→ Supplied material
== == ==
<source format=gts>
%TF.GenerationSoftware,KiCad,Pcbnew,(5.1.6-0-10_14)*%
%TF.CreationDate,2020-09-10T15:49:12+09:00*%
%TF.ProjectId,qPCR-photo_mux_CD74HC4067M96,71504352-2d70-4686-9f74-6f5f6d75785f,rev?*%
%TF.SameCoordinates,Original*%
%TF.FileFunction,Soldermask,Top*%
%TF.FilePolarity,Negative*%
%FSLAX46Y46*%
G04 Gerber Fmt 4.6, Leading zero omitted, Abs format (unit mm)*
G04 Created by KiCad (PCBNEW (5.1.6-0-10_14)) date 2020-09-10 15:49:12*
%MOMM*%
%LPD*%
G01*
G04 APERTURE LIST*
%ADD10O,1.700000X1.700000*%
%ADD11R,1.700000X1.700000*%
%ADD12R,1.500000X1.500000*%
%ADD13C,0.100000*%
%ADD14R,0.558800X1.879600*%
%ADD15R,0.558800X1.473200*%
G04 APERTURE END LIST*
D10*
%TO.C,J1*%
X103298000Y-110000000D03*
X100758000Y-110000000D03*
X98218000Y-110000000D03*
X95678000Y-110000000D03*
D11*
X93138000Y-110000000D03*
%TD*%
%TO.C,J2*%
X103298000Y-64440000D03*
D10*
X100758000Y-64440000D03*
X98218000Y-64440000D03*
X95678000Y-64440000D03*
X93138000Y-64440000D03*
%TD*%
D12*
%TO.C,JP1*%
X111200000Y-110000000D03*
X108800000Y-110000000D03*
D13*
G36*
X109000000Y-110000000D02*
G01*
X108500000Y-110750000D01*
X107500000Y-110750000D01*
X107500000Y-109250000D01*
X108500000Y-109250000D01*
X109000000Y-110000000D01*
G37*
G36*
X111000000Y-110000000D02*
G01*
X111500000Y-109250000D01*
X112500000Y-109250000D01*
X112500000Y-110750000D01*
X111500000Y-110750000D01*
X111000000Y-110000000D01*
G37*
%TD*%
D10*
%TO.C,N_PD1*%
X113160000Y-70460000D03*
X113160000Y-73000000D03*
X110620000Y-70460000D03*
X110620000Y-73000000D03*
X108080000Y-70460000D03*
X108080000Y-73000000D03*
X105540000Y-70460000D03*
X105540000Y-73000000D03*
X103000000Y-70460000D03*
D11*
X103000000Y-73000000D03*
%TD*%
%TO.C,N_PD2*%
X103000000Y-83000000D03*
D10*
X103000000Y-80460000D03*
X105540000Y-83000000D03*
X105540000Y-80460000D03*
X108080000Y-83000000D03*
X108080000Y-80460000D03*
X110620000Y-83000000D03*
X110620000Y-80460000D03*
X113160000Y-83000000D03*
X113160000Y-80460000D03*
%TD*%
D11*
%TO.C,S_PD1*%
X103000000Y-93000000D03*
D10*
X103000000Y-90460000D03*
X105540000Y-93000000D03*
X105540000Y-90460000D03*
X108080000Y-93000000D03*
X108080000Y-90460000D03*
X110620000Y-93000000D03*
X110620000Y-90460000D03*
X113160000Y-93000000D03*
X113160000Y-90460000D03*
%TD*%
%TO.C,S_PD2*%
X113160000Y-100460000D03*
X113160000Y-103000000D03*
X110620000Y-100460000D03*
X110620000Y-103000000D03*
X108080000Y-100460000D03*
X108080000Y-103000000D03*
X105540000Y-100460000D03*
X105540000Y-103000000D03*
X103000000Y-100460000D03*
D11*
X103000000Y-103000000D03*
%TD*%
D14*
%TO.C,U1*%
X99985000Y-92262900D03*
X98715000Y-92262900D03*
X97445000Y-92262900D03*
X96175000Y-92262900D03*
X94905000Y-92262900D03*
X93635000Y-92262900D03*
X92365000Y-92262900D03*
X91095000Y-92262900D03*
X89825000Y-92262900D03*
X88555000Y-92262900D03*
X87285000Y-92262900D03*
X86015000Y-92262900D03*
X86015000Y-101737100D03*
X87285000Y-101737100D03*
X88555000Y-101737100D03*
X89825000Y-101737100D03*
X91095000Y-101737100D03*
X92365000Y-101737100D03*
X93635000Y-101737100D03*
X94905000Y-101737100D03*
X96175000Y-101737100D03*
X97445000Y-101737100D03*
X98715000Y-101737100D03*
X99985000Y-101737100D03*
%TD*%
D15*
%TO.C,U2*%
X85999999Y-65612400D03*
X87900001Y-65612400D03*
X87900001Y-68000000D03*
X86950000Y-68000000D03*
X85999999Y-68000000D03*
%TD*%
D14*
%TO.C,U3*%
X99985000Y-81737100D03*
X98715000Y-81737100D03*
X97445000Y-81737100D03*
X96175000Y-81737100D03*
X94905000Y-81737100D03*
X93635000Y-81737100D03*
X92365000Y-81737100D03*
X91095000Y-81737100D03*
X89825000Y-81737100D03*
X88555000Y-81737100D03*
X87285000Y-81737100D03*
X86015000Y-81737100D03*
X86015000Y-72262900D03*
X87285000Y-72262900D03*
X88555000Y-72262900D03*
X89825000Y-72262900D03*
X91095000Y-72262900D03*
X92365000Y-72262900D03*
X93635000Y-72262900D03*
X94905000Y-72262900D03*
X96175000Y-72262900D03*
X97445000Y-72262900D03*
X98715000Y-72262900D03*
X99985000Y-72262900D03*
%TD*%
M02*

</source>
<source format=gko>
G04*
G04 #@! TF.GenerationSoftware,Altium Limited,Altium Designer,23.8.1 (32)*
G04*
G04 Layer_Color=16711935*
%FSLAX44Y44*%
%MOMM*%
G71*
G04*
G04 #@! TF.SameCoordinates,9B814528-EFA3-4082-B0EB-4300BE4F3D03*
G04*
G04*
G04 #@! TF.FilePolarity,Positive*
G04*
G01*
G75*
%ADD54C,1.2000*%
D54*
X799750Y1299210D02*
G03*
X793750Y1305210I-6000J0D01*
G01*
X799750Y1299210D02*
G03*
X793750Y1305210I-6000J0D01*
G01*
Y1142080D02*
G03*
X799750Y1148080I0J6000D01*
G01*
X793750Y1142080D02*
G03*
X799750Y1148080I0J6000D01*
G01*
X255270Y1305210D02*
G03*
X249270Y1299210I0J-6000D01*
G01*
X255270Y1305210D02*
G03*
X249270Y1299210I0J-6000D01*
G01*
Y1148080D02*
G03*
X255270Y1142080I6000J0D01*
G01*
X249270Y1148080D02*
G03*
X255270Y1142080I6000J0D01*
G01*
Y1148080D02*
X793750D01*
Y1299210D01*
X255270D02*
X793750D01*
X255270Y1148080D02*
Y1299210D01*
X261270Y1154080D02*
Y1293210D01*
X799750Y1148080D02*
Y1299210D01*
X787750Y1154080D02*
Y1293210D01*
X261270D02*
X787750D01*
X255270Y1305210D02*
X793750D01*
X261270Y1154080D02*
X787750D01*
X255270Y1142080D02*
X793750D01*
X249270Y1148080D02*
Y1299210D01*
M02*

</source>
== == ==
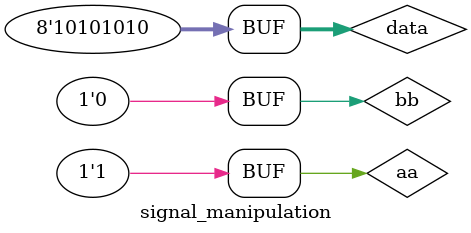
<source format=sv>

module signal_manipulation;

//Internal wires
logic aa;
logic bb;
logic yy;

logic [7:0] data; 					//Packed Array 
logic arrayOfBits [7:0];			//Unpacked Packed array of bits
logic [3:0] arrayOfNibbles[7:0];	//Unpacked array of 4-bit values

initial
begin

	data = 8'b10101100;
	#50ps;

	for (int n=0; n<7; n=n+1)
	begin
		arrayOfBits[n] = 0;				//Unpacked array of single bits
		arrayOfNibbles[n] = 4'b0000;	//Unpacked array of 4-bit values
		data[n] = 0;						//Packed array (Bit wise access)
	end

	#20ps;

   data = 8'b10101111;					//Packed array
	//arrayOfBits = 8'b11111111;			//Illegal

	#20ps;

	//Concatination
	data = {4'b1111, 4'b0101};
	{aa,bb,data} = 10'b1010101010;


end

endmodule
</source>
== == ==
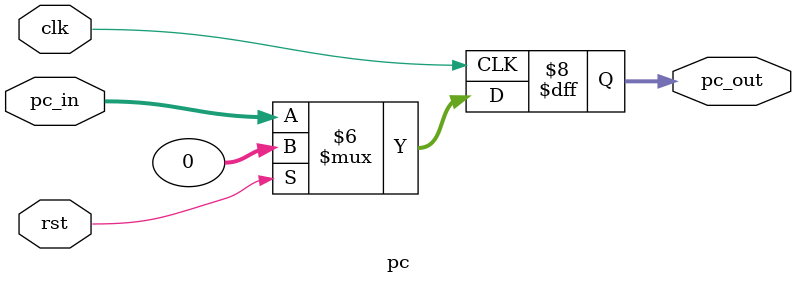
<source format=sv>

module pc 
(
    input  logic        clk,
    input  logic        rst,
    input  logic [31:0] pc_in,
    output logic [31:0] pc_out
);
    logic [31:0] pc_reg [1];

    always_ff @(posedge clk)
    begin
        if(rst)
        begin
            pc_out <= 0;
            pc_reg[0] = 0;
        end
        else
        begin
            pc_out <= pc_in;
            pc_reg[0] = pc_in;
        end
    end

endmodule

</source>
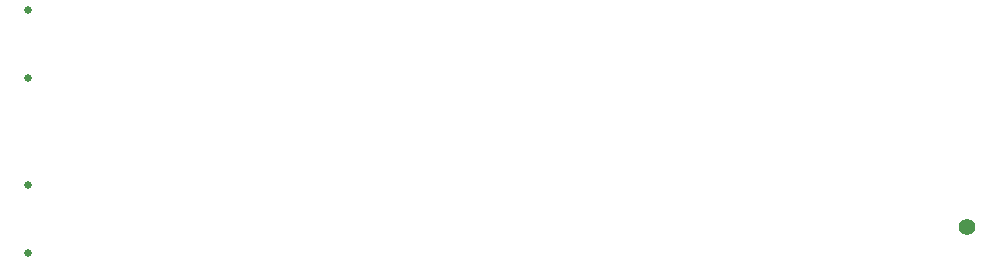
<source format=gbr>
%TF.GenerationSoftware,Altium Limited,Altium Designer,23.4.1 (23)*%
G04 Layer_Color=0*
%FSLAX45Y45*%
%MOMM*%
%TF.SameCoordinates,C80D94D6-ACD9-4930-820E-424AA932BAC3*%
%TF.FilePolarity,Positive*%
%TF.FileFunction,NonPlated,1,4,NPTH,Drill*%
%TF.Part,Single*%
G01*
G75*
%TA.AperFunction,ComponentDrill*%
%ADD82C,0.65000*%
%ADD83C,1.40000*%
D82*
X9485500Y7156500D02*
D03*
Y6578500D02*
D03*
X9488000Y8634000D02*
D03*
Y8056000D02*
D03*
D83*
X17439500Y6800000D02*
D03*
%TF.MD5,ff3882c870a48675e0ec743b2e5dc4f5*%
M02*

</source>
== == ==
In the material above, find every line with the word "input" and show it.

    input  logic        clk,
    input  logic        rst,
    input  logic [31:0] pc_in,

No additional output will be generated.